I should emphasise that the event came about at the initiative of journalists, not faith communities.  And it was a first in Britain.

The event was chaired by Roger Bolton, who has worked for many years in TV and radio – I have often heard him on the radio.

There were many speakers, throughout the day, both from journalist and faith groups.

The journalists’ situation can be summarised as follows.  The numbers working in traditional media have gone down.  Not only have they have been inclined, themselves, to be less religious than the general population, but also they have tended to subscribe to the idea that religious belief has been declining in importance.  (They have been proved wrong by events).  Those who wanted to report better were represented at this event, then.  They were challenged (loudly and clearly by Roger Bolton) (i) to inform themselves more deeply and (ii) to gain access to the wide variety of faith communities, while not relying solely on the contacts they already have.

In turn, the faith communities (Christians, Jews and Muslims) that were represented on a “panel” were challenged by Roger Bolton (i) to state explicitly what they have to offer to journalists and (ii) to outline the nature of their media operations. (The resources available varied widely between the communities.)

After lunch, journalists and faith communities met separately for one session.  For the faith group, the topic was: “Working with Journalists: an opportunity to consider your experience, your agenda, your media practice.”  It was led by three very knowledgeable women – with great communication skills – namely, Angela Graham (of the Media Policy Group of the Institute of Welsh Affairs), Christine Warwick, and Emma Meese (of Cardiff University’s Centre for Community Journalism).

Angela said that belief is wider than faith and includes atheism and secularism.  She set the context: relationships are more important than technologies.  She added that we all communicate through our daily lives.

Angela posed these questions.

What do I most want to communicate?

Why do I want to communicate this?

What results do I hope for?

How will I handle the reactions (the criticism)?

What are the implications of using media I don’t control?

We are always communicating, including with the Divine.  This helps us deal with failure.  We are vulnerable – we need to be prepared.  We need a strategy for dealing with consequences and people for handling risk.  We (believers) are making big claims and so are held accountable (eg by journalists).  Take care of the members of your own group.

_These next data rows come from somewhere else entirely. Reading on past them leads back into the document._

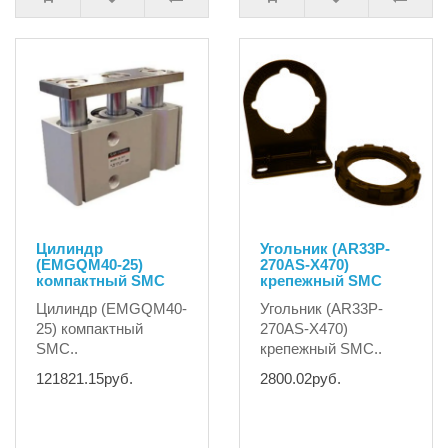
Цилиндр
Угольник (AR33P-
(EMGQM40-25)
270AS-X470)
компактный SMC
крепежный SMC
Цилиндр (EMGQM40-
Угольник (AR33P-
25) компактный
270AS-X470)
SMC..
крепежный SMC..
121821.15руб.
2800.02руб.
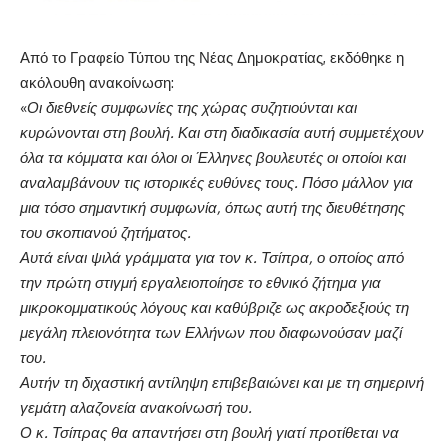
Από το Γραφείο Τύπου της Νέας Δημοκρατίας, εκδόθηκε η
ακόλουθη ανακοίνωση:
«
Οι διεθνείς συμφωνίες της χώρας συζητιούνται και
κυρώνονται στη βουλή. Και στη διαδικασία αυτή συμμετέχουν
όλα τα κόμματα και όλοι οι Έλληνες βουλευτές οι οποίοι και
αναλαμβάνουν τις ιστορικές ευθύνες τους. Πόσο μάλλον για
μια τόσο σημαντική συμφωνία, όπως αυτή της διευθέτησης
του σκοπιανού ζητήματος.
Αυτά είναι ψιλά γράμματα για τον κ. Τσίπρα, ο οποίος από
την πρώτη στιγμή εργαλειοποίησε το εθνικό ζήτημα για
μικροκομματικούς λόγους και καθύβριζε ως ακροδεξιούς τη
μεγάλη πλειονότητα των Ελλήνων που διαφωνούσαν μαζί
του.
Αυτήν τη διχαστική αντίληψη επιβεβαιώνει και με τη σημερινή
γεμάτη αλαζονεία ανακοίνωσή του.
Ο κ. Τσίπρας θα απαντήσει στη βουλή γιατί προτίθεται να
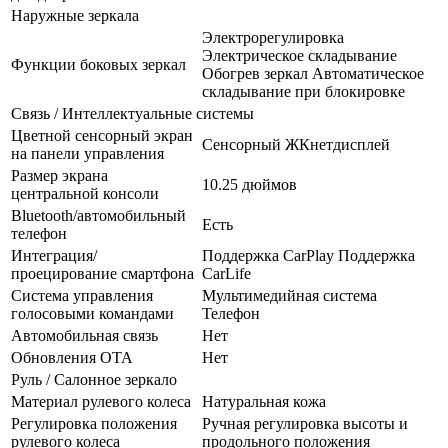
Наружные зеркала
Электрорегулировка
Электрическое складывание
Функции боковых зеркал
Обогрев зеркал Автоматическое
складывание при блокировке
Связь / Интеллектуальные системы
Цветной сенсорный экран
Сенсорный ЖКнетдисплей
на панели управления
Размер экрана
10.25 дюймов
центральной консоли
Bluetooth/автомобильный
Есть
телефон
Интеграция/
Поддержка CarPlay Поддержка
проецирование смартфона
CarLife
Система управления
Мультимедийная система
голосовыми командами
Телефон
Автомобильная связь
Нет
Обновления OTA
Нет
Руль / Салонное зеркало
Материал рулевого колеса
Натуральная кожа
Регулировка положения
Ручная регулировка высоты и
рулевого колеса
продольного положения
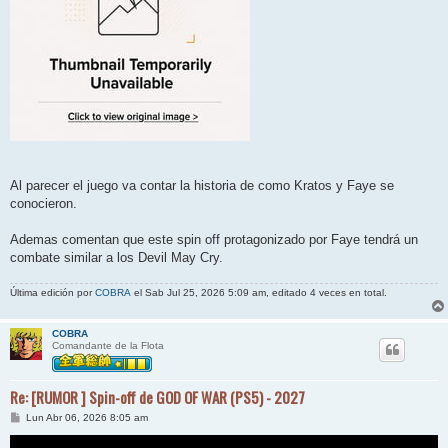
Al parecer el juego va contar la historia de como Kratos y Faye se
conocieron.
Ademas comentan que este spin off protagonizado por Faye tendrá un
combate similar a los Devil May Cry.
Última edición por
COBRA
el Sab Jul 25, 2026 5:09 am, editado 4 veces en total.
COBRA
Comandante de la Flota
Re: [RUMOR ] Spin-off de GOD OF WAR (PS5) - 2027
M
Lun Abr 06, 2026 8:05 am
e
n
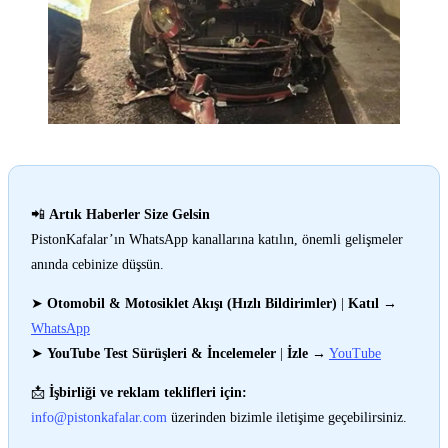
📲
Artık Haberler Size Gelsin
PistonKafalar’ın WhatsApp kanallarına katılın, önemli gelişmeler
anında cebinize düşsün.
➤
Otomobil & Motosiklet Akışı (Hızlı Bildirimler)
|
Katıl
→
WhatsApp
➤
YouTube Test Sürüşleri & İncelemeler
|
İzle
→
YouTube
📩
İşbirliği ve reklam teklifleri için:
info@pistonkafalar.com
üzerinden bizimle iletişime geçebilirsiniz.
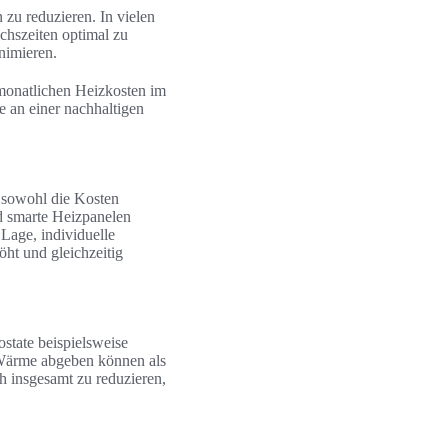
zu reduzieren. In vielen
uchszeiten optimal zu
nimieren.
 monatlichen Heizkosten im
e an einer nachhaltigen
 sowohl die Kosten
d smarte Heizpanelen
Lage, individuelle
ht und gleichzeitig
ostate beispielsweise
r Wärme abgeben können als
h insgesamt zu reduzieren,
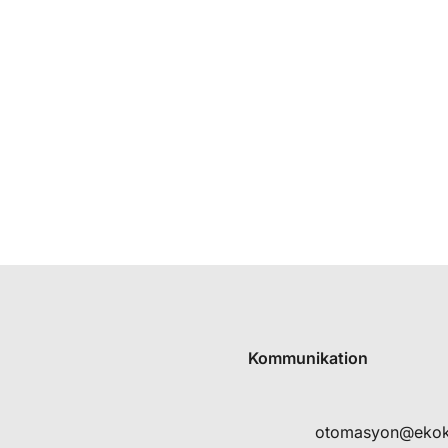
Kommunikation
otomasyon@eko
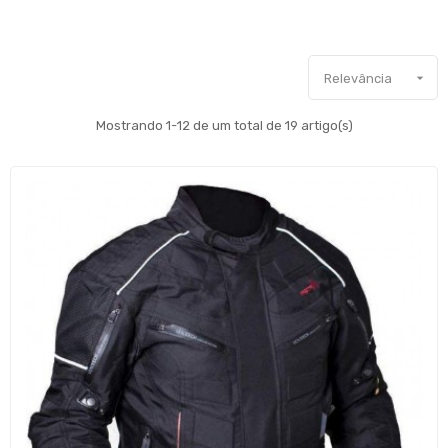

Relevância
Mostrando 1-12 de um total de 19 artigo(s)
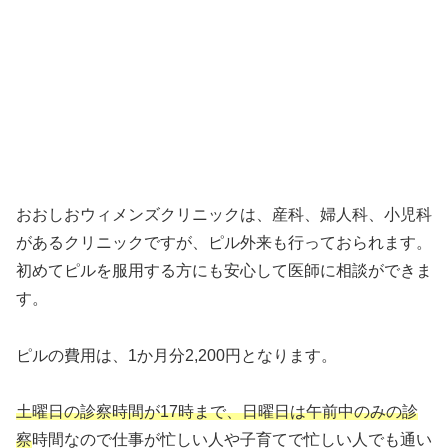
おおしおウィメンズクリニックは、産科、婦人科、小児科
があるクリニックですが、ピル外来も行っておられます。
初めてピルを服用する方にも安心して医師に相談ができま
す。
ピルの費用は、1か月分2,200円となります。
土曜日の診察時間が17時まで、日曜日は午前中のみの診
察
時間なので仕事が忙しい人や子育てで忙しい人でも通い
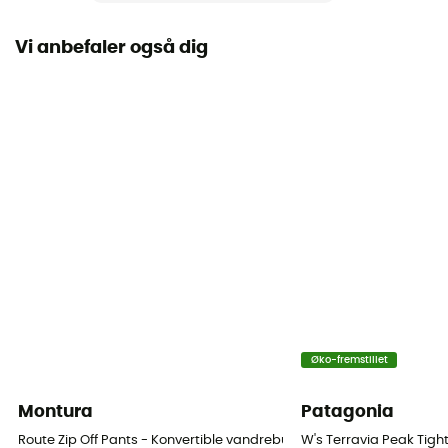
Standard
Vi anbefaler også dig
Label
Genanvendt / Økomateriale
Lukkesystem
Cordon
Lommer
6 lommer
Materialer
[main] 100 % recycled polyester
Ventilations lynlåse
Øko-fremstillet
Nej
Montura
Patagonia
Route Zip Off Pants - Konvertible vandrebukser - Damer
W's Terravia Peak Tig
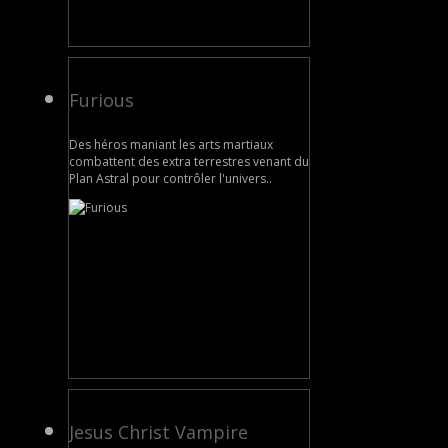
Furious
Des héros maniant les arts martiaux
combattent des extra terrestres venant du
Plan Astral pour contrôler l'univers..
Jesus Christ Vampire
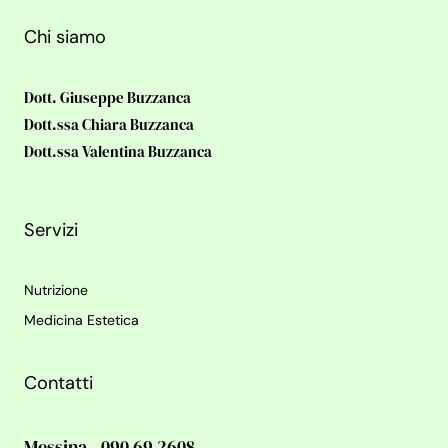
Chi siamo
Dott. Giuseppe Buzzanca
Dott.ssa Chiara Buzzanca
Dott.ssa Valentina Buzzanca
Servizi
Nutrizione
Medicina Estetica
Contatti
Messina - 090 69 2608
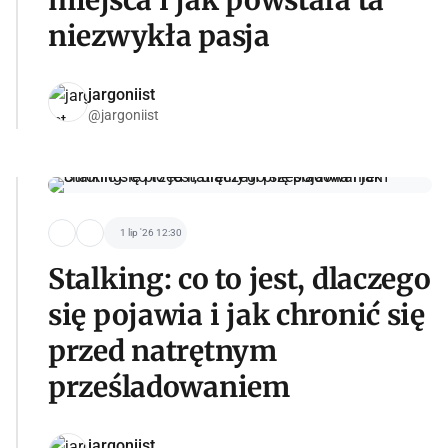
miejsca i jak powstała ta
niezwykła pasja
jargoniist
@jargoniist
1 lip '26 12:30
Stalking: co to jest, dlaczego
się pojawia i jak chronić się
przed natrętnym
prześladowaniem
jargoniist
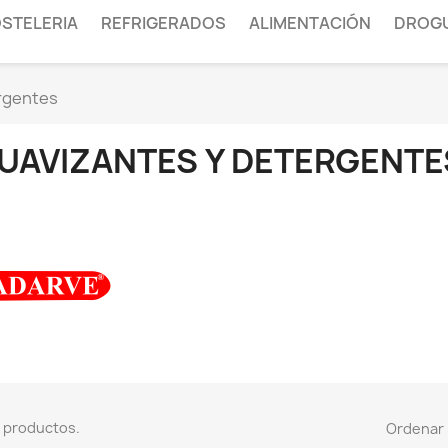
STELERIA
REFRIGERADOS
ALIMENTACIÓN
DROGU
rgentes
UAVIZANTES Y DETERGENTE
 productos.
Ordenar 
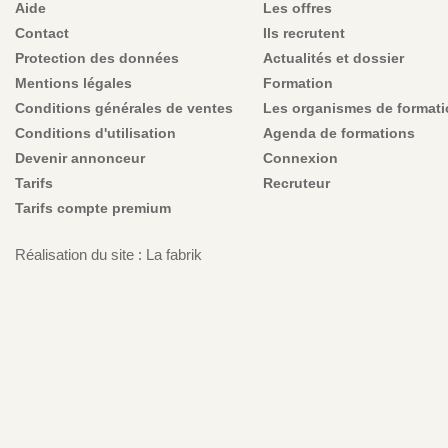
Aide
Les offres
Contact
Ils recrutent
Protection des données
Actualités et dossier
Mentions légales
Formation
Conditions générales de ventes
Les organismes de format
Conditions d'utilisation
Agenda de formations
Devenir annonceur
Connexion
Tarifs
Recruteur
Tarifs compte premium
Réalisation du site : La fabrik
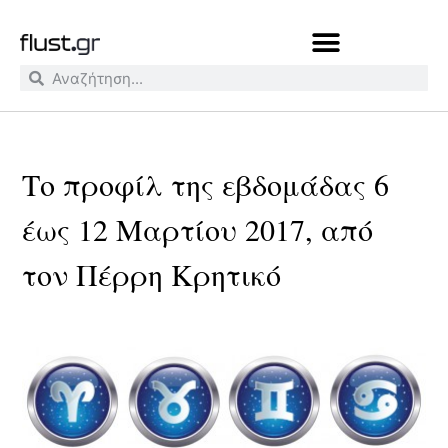
Το προφίλ της εβδομάδας 6
έως 12 Μαρτίου 2017, από
τον Πέρρη Κρητικό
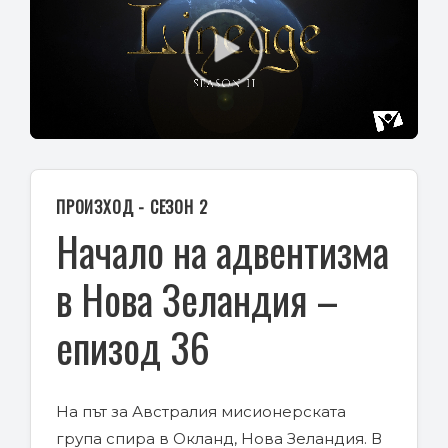
Play
Video
ПРОИЗХОД - СЕЗОН 2
Начало на адвентизма
в Нова Зеландия –
епизод 36
На път за Австралия мисионерската
група спира в Окланд, Нова Зеландия. В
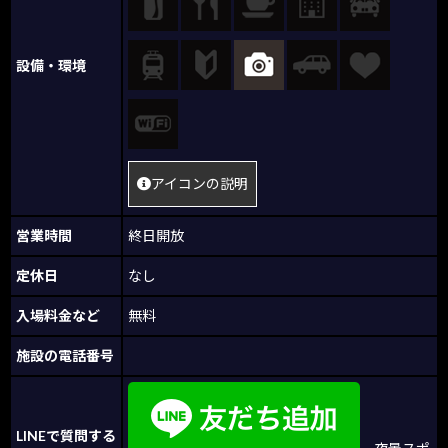
設備・環境
アイコンの説明
営業時間
終日開放
定休日
なし
入場料金など
無料
施設の電話番号
LINEで質問する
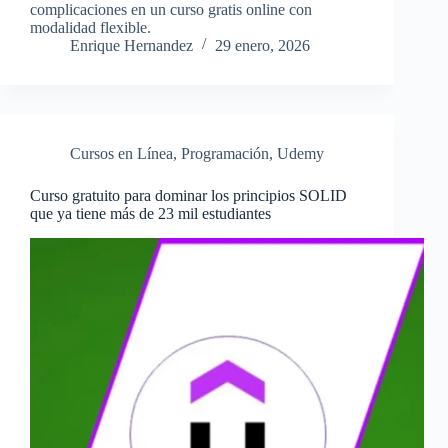
complicaciones en un curso gratis online con
modalidad flexible.
Enrique Hernandez
29 enero, 2026
Cursos en Línea
,
Programación
,
Udemy
Curso gratuito para dominar los principios SOLID
que ya tiene más de 23 mil estudiantes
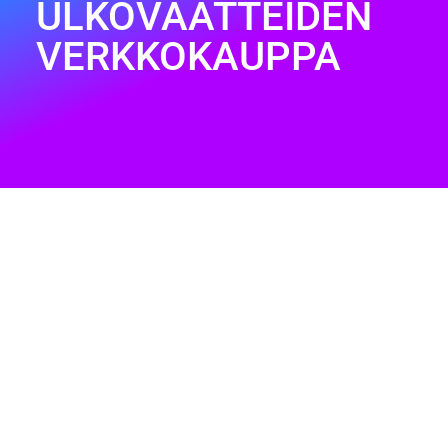
ULKOVAATTEIDEN
VERKKOKAUPPA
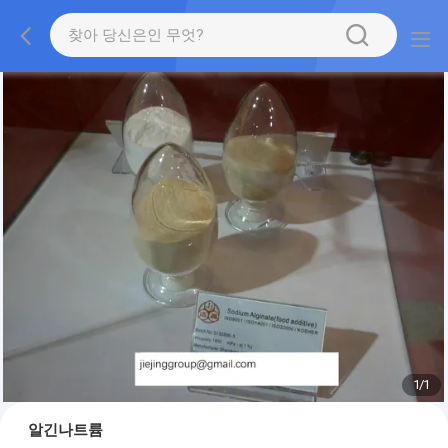
1
/
1
알긴나트륨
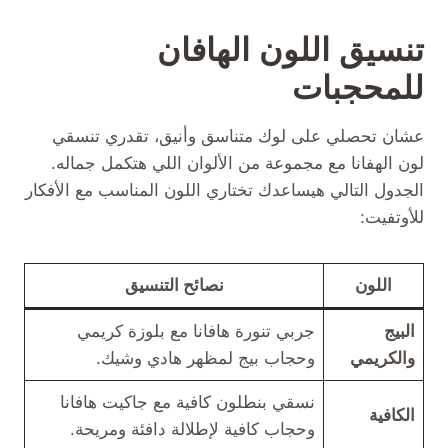
تنسيق اللون الهافان
للمحجبات
عشان تحصلي على لوك متناسق وأنيق، تقدري تنسقي
لون الهفانا مع مجموعة من الألوان اللي هتكمل جماله.
الجدول التالي هيساعدك تختاري اللون المناسب مع الأفكار
للأوتفيت:
اللون
نصائح التنسيق
البيج
جربي تنورة هافانا مع بلوزة كريمي
والكريمي
وحجاب بيج لمظهر هادي وشيك.
نسقي بنطلون كافية مع جاكيت هافانا
الكافية
وحجاب كافية لإطلالة دافئة ومريحة.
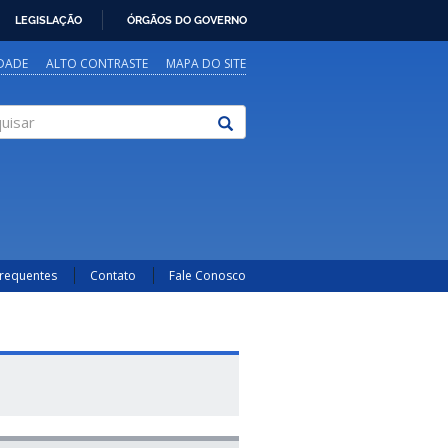
LEGISLAÇÃO
ÓRGÃOS DO GOVERNO
IDADE
ALTO CONTRASTE
MAPA DO SITE
sar
Frequentes
Contato
Fale Conosco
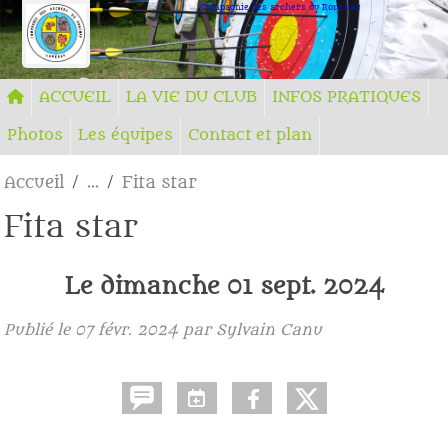
Panneau de gestion des cookies
Compagnie des archers du Ronchay
ACCUEIL
LA VIE DU CLUB
INFOS PRATIQUES
Photos
Les équipes
Contact et plan
Accueil
Fita star
Fita star
Le
dimanche
01
sept.
2024
Publié le
07 févr. 2024
par Sylvain Canu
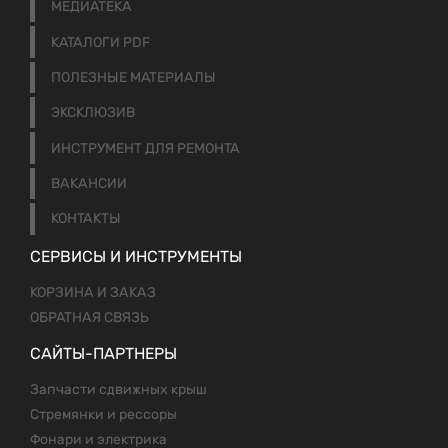
МЕДИАТЕКА
КАТАЛОГИ PDF
ПОЛЕЗНЫЕ МАТЕРИАЛЫ
ЭКСКЛЮЗИВ
ИНСТРУМЕНТ ДЛЯ РЕМОНТА
ВАКАНСИИ
КОНТАКТЫ
СЕРВИСЫ И ИНСТРУМЕНТЫ
КОРЗИНА И ЗАКАЗ
ОБРАТНАЯ СВЯЗЬ
САЙТЫ-ПАРТНЕРЫ
Запчасти сдвижных крыш
Стремянки и рессоры
Фонари и электрика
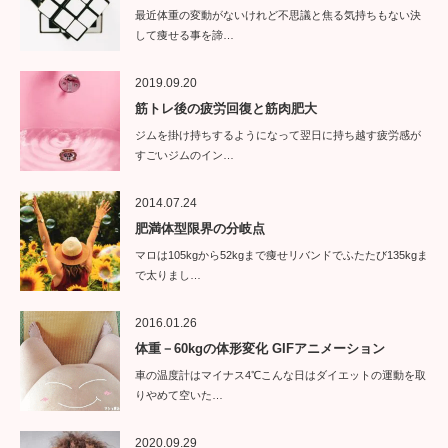
最近体重の変動がないけれど不思議と焦る気持ちもない決
して痩せる事を諦…
2019.09.20
筋トレ後の疲労回復と筋肉肥大
ジムを掛け持ちするようになって翌日に持ち越す疲労感が
すごいジムのイン…
2014.07.24
肥満体型限界の分岐点
マロは105kgから52kgまで痩せリバンドでふたたび135kgま
で太りまし…
2016.01.26
体重－60kgの体形変化 GIFアニメーション
車の温度計はマイナス4℃こんな日はダイエットの運動を取
りやめて空いた…
2020.09.29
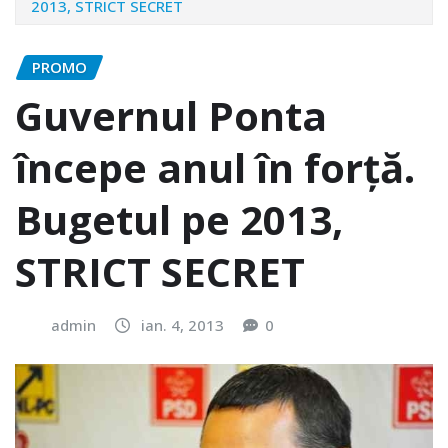
2013, STRICT SECRET
PROMO
Guvernul Ponta
începe anul în forță.
Bugetul pe 2013,
STRICT SECRET
admin
ian. 4, 2013
0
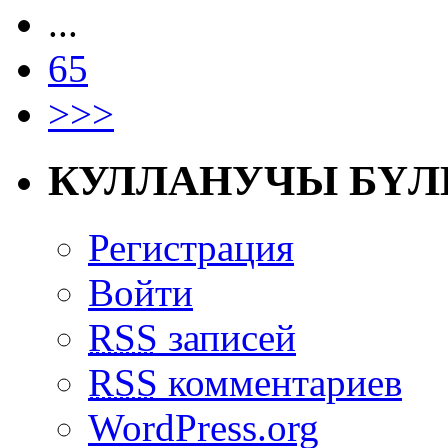
...
65
>>>
КУЛЛАНУЧЫ БҮЛ
Регистрация
Войти
RSS
записей
RSS
комментариев
WordPress.org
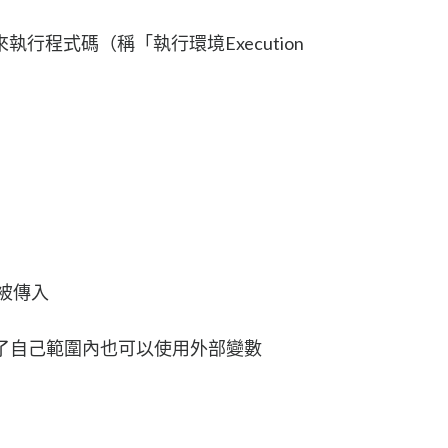
行程式碼（稱「執行環境Execution
被傳入
re )，除了自己範圍內也可以使用外部變數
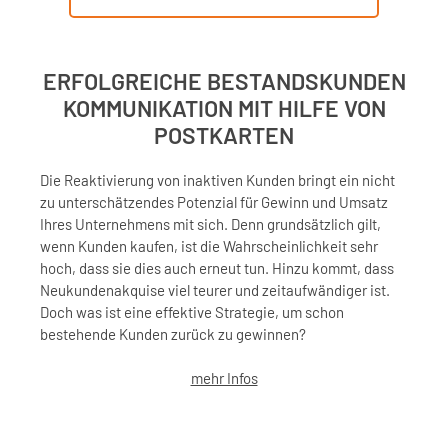
ERFOLGREICHE BESTANDSKUNDEN
KOMMUNIKATION MIT HILFE VON
POSTKARTEN
Die Reaktivierung von inaktiven Kunden bringt ein nicht
zu unterschätzendes Potenzial für Gewinn und Umsatz
Ihres Unternehmens mit sich. Denn grundsätzlich gilt,
wenn Kunden kaufen, ist die Wahrscheinlichkeit sehr
hoch, dass sie dies auch erneut tun. Hinzu kommt, dass
Neukundenakquise viel teurer und zeitaufwändiger ist.
Doch was ist eine effektive Strategie, um schon
bestehende Kunden zurück zu gewinnen?
mehr Infos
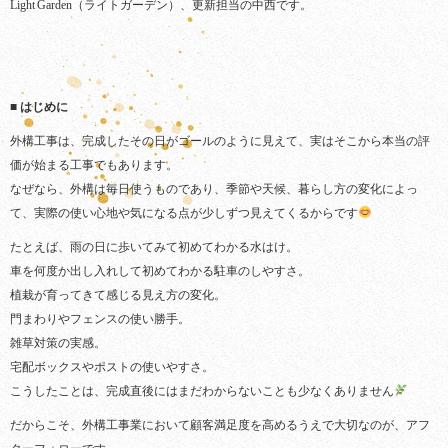
Light Garden（ライトガーデン）、更新担当の中西です。
■ はじめに
外構工事は、完成したその日がゴールのように見えて、実はそこから本当の評
価が始まる工事でもあります。
なぜなら、外構は毎日使うものであり、季節や天候、暮らし方の変化によっ
て、実際の使い心地や気になる点が少しずつ見えてくるからです
たとえば、雨の日に歩いてみて初めてわかる水はけ。
車を何度か出し入れして初めてわかる駐車のしやすさ。
植栽が育ってきて感じる見え方の変化。
門まわりやフェンスの使い勝手。
雑草対策の実感。
宅配ボックスやポストの使いやすさ。
こうしたことは、完成直後にはまだわからないことも少なくありません
だからこそ、外構工事業において顧客満足度を高めるうえで大切なのが、アフ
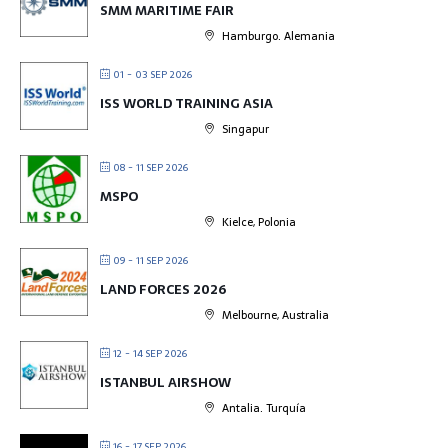
SMM MARITIME FAIR
Hamburgo. Alemania
01 - 03 SEP 2026
ISS WORLD TRAINING ASIA
Singapur
08 - 11 SEP 2026
MSPO
Kielce, Polonia
09 - 11 SEP 2026
LAND FORCES 2026
Melbourne, Australia
12 - 14 SEP 2026
ISTANBUL AIRSHOW
Antalia. Turquía
16 - 17 SEP 2026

Notice where the seed you have sown has grown.  Chase up the messages you have left.  Communicate widely, with discernment, creatively, painstakingly, persistently.

Journalism, she said, is a way to help us live well together.  Journalists must challenge us, push us to think harder.

What is noteworthy?  The novel, the topical, the relevant, the significant, the relational, the provable, the jargon-free, the researched, the practical, the visible.

Pictures help.

We should be contactable, available, responsible, ready for risk.

Avoid propaganda, preaching and proselytism.

Next, Christine Warwick gave us concrete advice on the writing of press releases.

Target your press releases accurately.  Know about deadlines.

The most important should be in the first paragraph and should tell the reader: who, what, where, when, how.

Include the body of your press release in your email, not as an attachment.

Finally, in this session, Emma Meese talked about social media.  What she said about this could be applied, in part, to the more traditional media.  Remember KISSKeep It Short and Sweet.

Make the most of your Twitter profile.  Sell yourself.  But “don’t feed the trolls.”

 

This was a very stimulating day.  Many of those present would welcome a repeat, where topics could be dealt with at greater length.

 

I came away wondering how Quakers – especially those in Wales – can best rise to the challenges posed so vividly at this event.  I am very grateful, both to the organisers, and to Meeting of Friends for letting me go.